Prompt: Set down exactly each line of the entries below, beginning at the one that contains "54: (735, 317, 13.48)" and ending at the last, and no others.

[Collected data]

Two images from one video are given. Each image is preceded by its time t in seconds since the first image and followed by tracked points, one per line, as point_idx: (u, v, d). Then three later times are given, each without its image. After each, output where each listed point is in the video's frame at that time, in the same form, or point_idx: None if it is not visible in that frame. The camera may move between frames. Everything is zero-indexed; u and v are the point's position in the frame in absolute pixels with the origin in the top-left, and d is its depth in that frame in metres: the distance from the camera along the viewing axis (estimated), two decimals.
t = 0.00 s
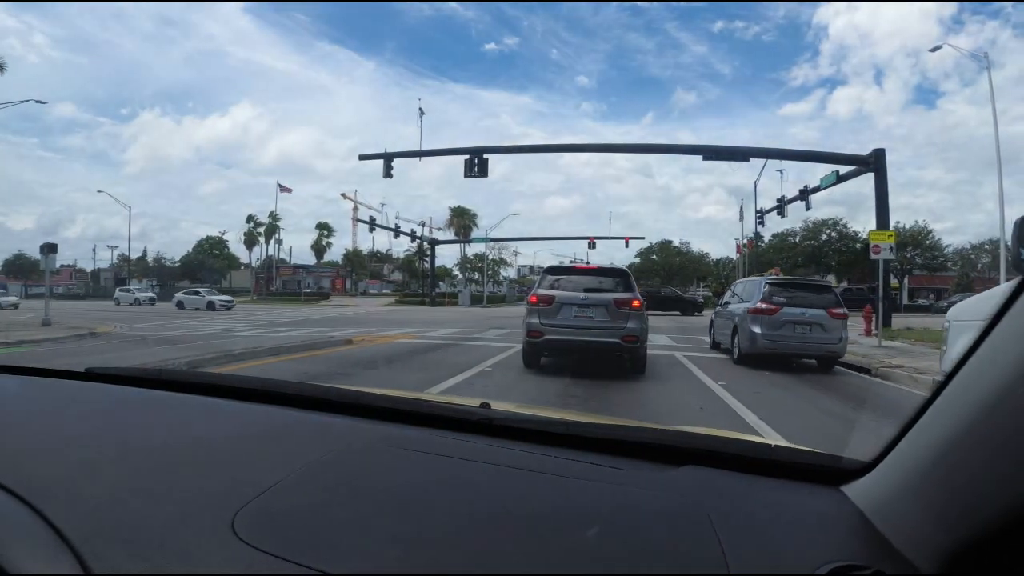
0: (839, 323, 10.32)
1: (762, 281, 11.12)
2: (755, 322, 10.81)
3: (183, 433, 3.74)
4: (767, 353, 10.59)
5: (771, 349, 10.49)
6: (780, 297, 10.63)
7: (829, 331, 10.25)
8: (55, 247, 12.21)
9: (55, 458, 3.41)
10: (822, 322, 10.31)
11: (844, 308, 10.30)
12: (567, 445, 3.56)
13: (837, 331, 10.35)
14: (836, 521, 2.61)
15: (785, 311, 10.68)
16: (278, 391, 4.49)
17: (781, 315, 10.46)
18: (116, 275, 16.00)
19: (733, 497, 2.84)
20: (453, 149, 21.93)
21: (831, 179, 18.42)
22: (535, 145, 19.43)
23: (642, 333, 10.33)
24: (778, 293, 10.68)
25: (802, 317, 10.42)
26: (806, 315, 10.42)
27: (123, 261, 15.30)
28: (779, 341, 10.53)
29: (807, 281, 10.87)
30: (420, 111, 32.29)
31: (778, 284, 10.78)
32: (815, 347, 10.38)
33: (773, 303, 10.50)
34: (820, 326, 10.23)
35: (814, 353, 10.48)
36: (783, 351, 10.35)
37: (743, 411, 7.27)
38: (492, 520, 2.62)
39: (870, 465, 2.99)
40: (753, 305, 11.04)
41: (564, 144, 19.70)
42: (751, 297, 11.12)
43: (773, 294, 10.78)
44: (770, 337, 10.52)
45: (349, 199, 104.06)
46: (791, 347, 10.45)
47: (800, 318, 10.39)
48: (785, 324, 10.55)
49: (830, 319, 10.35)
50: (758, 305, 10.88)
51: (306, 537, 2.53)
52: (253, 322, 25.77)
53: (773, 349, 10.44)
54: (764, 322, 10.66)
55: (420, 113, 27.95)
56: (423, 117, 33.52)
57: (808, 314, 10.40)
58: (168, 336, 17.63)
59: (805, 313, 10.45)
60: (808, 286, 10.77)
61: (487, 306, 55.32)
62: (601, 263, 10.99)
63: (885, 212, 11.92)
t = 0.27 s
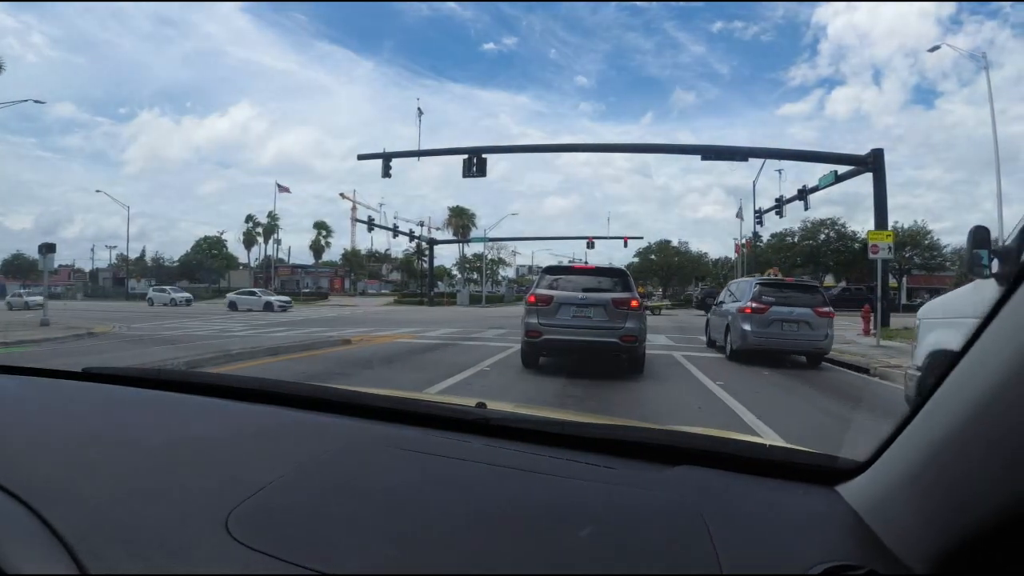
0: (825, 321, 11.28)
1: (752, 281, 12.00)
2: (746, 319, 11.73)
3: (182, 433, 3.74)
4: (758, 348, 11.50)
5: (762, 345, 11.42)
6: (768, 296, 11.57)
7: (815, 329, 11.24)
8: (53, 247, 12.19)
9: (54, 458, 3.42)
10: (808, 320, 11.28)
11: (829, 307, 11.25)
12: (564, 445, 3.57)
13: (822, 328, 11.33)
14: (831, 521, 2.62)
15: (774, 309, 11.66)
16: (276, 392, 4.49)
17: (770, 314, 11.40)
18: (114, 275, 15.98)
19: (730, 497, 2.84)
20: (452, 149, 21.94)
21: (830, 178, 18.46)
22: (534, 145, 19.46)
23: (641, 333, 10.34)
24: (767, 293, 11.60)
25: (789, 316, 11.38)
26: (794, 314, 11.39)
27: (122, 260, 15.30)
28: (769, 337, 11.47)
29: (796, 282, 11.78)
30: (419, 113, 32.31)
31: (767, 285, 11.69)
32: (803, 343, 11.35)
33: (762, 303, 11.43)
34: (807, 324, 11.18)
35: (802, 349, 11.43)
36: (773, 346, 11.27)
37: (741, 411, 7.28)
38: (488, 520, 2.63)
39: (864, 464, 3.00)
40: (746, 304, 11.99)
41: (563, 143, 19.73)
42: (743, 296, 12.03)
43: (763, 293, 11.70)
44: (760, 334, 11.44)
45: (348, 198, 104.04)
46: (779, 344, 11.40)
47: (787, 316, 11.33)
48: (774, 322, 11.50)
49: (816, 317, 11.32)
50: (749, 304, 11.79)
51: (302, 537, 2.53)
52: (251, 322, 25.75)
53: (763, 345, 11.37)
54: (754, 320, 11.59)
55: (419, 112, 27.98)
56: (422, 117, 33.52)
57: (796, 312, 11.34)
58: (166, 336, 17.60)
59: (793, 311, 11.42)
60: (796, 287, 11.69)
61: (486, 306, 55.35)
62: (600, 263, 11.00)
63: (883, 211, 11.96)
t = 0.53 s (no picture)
0: (813, 320, 11.82)
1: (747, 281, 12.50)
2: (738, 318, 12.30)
3: (185, 432, 3.77)
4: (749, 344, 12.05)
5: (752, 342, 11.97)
6: (759, 297, 12.12)
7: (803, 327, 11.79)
8: (52, 247, 12.19)
9: (58, 456, 3.46)
10: (796, 318, 11.83)
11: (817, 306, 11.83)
12: (562, 444, 3.60)
13: (810, 326, 11.88)
14: (824, 519, 2.65)
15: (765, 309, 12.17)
16: (278, 392, 4.51)
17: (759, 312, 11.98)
18: (114, 275, 15.98)
19: (725, 495, 2.87)
20: (451, 149, 21.95)
21: (829, 178, 18.48)
22: (533, 145, 19.48)
23: (640, 333, 10.36)
24: (758, 293, 12.15)
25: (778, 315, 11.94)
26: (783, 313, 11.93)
27: (122, 260, 15.33)
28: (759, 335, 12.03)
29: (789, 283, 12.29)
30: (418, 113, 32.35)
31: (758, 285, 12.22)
32: (792, 340, 11.91)
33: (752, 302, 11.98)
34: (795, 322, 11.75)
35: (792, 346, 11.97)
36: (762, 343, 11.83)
37: (740, 411, 7.29)
38: (486, 518, 2.66)
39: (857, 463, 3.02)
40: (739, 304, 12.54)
41: (563, 143, 19.74)
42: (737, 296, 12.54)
43: (755, 293, 12.22)
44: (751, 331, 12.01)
45: (348, 198, 104.06)
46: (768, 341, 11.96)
47: (776, 315, 11.90)
48: (765, 321, 12.05)
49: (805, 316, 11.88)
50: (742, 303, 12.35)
51: (302, 534, 2.56)
52: (251, 322, 25.75)
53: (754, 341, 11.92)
54: (746, 319, 12.16)
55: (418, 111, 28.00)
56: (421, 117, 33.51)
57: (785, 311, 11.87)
58: (165, 336, 17.59)
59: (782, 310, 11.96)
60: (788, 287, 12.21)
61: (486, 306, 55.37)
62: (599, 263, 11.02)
63: (882, 211, 11.96)
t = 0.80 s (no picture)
0: (804, 319, 11.85)
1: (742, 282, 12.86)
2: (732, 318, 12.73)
3: (189, 431, 3.82)
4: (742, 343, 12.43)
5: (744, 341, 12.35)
6: (751, 297, 12.46)
7: (794, 326, 11.89)
8: (53, 247, 12.24)
9: (62, 453, 3.52)
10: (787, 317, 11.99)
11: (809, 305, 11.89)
12: (556, 442, 3.65)
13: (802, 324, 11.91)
14: (812, 515, 2.70)
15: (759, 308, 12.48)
16: (279, 391, 4.57)
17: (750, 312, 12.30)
18: (114, 275, 16.03)
19: (713, 491, 2.93)
20: (450, 149, 21.98)
21: (828, 178, 18.52)
22: (533, 145, 19.53)
23: (639, 333, 10.42)
24: (750, 294, 12.48)
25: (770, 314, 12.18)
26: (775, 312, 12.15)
27: (123, 260, 15.40)
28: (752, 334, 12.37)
29: (784, 283, 12.52)
30: (417, 109, 32.41)
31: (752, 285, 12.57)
32: (785, 339, 12.03)
33: (744, 301, 12.37)
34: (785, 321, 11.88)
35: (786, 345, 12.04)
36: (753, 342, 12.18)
37: (737, 411, 7.34)
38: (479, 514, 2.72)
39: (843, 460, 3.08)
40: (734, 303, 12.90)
41: (561, 144, 19.79)
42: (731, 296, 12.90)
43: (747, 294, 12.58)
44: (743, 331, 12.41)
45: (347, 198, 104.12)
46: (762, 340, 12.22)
47: (767, 314, 12.17)
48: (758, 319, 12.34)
49: (797, 315, 11.97)
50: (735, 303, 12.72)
51: (299, 532, 2.63)
52: (251, 322, 25.83)
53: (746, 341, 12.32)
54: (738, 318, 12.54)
55: (418, 111, 28.06)
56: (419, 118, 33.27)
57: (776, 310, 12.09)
58: (166, 336, 17.64)
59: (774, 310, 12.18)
60: (783, 287, 12.42)
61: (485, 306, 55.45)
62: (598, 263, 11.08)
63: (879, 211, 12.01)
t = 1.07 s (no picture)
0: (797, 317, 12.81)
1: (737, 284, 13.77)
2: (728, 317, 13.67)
3: (187, 431, 3.84)
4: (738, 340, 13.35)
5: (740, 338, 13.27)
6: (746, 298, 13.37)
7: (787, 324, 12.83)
8: (53, 247, 12.28)
9: (61, 452, 3.54)
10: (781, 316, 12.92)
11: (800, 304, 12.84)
12: (551, 442, 3.67)
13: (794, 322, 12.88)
14: (803, 515, 2.72)
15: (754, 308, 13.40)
16: (276, 391, 4.58)
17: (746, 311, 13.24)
18: (114, 274, 16.06)
19: (706, 492, 2.95)
20: (449, 149, 21.96)
21: (828, 178, 18.50)
22: (532, 145, 19.53)
23: (638, 333, 10.43)
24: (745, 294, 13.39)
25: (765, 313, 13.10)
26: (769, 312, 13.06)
27: (122, 260, 15.43)
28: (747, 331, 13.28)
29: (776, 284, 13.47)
30: (417, 110, 31.06)
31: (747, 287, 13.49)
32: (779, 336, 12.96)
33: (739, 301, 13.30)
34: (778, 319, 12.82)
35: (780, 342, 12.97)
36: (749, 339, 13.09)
37: (735, 411, 7.35)
38: (475, 513, 2.75)
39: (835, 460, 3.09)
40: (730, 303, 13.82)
41: (561, 143, 19.79)
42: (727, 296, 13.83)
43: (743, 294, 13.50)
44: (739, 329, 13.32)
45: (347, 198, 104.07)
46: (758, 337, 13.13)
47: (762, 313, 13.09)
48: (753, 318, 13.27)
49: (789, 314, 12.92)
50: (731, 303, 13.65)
51: (298, 530, 2.66)
52: (251, 322, 25.82)
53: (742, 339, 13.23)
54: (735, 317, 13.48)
55: (418, 112, 28.05)
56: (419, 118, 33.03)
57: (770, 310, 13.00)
58: (166, 335, 17.66)
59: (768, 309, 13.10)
60: (775, 288, 13.35)
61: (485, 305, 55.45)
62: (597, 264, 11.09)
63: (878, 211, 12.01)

Solved exercise:
54: (735, 317, 13.48)
55: (418, 112, 28.05)
56: (419, 118, 33.03)
57: (770, 310, 13.00)
58: (166, 335, 17.66)
59: (768, 309, 13.10)
60: (775, 288, 13.35)
61: (485, 305, 55.45)
62: (597, 264, 11.09)
63: (878, 211, 12.01)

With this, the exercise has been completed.